PROBLEM A:
Decide whether each statement agrees with the passage on operators and multiple custom resources, answering yes or no and quoting the deciding words: (i) Golang offers the best support for creating an operator; (ii) operator-sdk is being refactored to be based on kubebuilder; (iii) the Seldon project no longer exposes a ClientSet.
PROBLEM B:
Quote the passage on operators and multiple custom resources from "For true operators" up to and including "the kubernetes API.".

SELECTED EXTRACT:
If you’re looking to create an operator then the best support for doing so is with Golang. The best options are kubebuilder or operator-sdk (which is in the process of refactoring to be based on kubebuilder). I’m not going to talk about creating an operator as there’s good material out there - kubebuilder has an official ebook on it.
What is harder to find info on is projects that interact with multiple custom resources. Imagine you want a platform to provision instances of monitoring tools and also expose new external endpoints for them. Or watch for when new databases are created and automatically add monitoring around them. Then you’re going to have to go beyond kubebuilder’s scaffolding tools or even what the kubebuilder book tells you.

Interacting with Multiple CRDs

For true operators you want to keep the responsibility isolated to managing a single CRD. But you might need to interact with other CRDs that the operator doesn’t manage. For example, maybe you’re providing a way to provision instances of a content management system and the content management system itself uses mongodb as a dependency. Then you might want your content management operator to submit mongobdb instances to the kubernetes API.
Working with multiple custom resources in Golang code can get interesting.
One way to work with custom resources in Go is to use a ClientSet. Many projects offer a ClientSet as an easy way to import code to work with the custom resources. For example, the Seldon project provides custom resources to deploy machine learning models to Kubernetes and it currently exposes a ClientSet. I can then import the package, instantiate a ClientSet and use it to list or create SeldonDeployments:
import (
	"context"

	machinelearningv1 "github.com/seldonio/seldon-core/operator/apis/machinelearning.seldon.io/v1"
	seldonclientset "github.com/seldonio/seldon-core/operator/client/machinelearning.seldon.io/v1/clientset/versioned"

SUPPLIED MATERIAL:
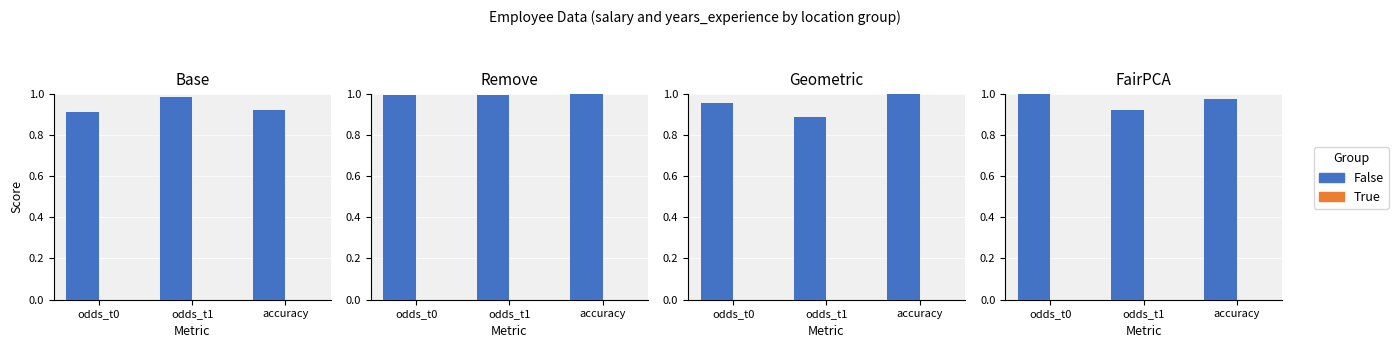

At which category is the sum across all series the highest?

odds_t0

EXERCISE SOLUTION A:
(i) Yes: "If you’re looking to create an operator then the best support for doing so is with Golang."
(ii) Yes: "operator-sdk (which is in the process of refactoring to be based on kubebuilder)"
(iii) No: "it currently exposes a ClientSet"

EXERCISE SOLUTION B:
For true operators you want to keep the responsibility isolated to managing a single CRD. But you might need to interact with other CRDs that the operator doesn’t manage. For example, maybe you’re providing a way to provision instances of a content management system and the content management system itself uses mongodb as a dependency. Then you might want your content management operator to submit mongobdb instances to the kubernetes API.